Data Science Quick Overview

There's a lot of misconceptions and jargon when it comes to data science. As Hal Varian (chief economist at Google) simply put it in 2008: “The ability to take data — to be able to understand it, to process it, to extract value from it, to visualize it, to communicate it — that’s going to be a hugely important skill in the next decades.”

Another great way to visualize it is through the below graphic. Data science is a combination of statistics, computer science, and domain expertise. There are many roles within this set of fields, but the main ideas are that we need people who can gather data, analyze it, visualize it, and explain why it matters.

Machine Learning vs Data Science

Machine Learning

Machine learning is a set of statistical techniques used to predict variation. They are like regressions but can be much more complicated and intensive for computers to run. They are being used very often because they generally need a lot of data, which is now available.

When people use machine learning, generally they are looking to predict something. This might be forecasting future stock prices or the probability that someone will commit a crime if they are released on bail.

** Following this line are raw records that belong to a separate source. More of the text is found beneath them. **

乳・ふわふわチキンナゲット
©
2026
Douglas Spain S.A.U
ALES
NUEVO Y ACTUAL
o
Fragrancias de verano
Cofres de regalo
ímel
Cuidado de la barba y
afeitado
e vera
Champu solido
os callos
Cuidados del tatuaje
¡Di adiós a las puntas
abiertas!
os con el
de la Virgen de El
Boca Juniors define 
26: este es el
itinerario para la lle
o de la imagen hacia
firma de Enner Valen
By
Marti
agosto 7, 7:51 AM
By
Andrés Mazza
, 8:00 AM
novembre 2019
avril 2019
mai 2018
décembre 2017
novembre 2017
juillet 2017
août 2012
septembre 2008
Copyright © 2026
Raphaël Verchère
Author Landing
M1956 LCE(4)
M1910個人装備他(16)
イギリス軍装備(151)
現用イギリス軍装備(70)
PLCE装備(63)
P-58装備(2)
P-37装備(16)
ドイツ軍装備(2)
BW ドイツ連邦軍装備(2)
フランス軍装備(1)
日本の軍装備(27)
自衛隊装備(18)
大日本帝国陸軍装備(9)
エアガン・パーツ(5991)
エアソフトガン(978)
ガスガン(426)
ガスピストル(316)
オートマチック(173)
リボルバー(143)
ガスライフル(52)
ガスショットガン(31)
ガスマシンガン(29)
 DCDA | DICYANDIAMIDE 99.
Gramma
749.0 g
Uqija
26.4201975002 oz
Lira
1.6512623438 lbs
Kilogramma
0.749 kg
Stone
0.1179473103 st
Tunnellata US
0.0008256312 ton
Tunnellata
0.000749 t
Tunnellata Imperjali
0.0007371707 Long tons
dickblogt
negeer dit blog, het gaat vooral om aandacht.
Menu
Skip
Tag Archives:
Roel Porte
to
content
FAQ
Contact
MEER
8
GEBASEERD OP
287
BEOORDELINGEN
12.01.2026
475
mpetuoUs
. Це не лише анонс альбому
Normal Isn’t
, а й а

Our club uses these techniques but does not dive too intensively into the theory. For our purposes, we are interested in the application. For futher reading on the issue, there is a fantastic technical paper from the Belfer Center.

Data Science

Alternatively, data science represents a much bigger scope. Many data scientists use machine learning techniques every day, but they don't necessarily need to do so. Data scientists also need to think about how they are going to get their data and communicate that for real change.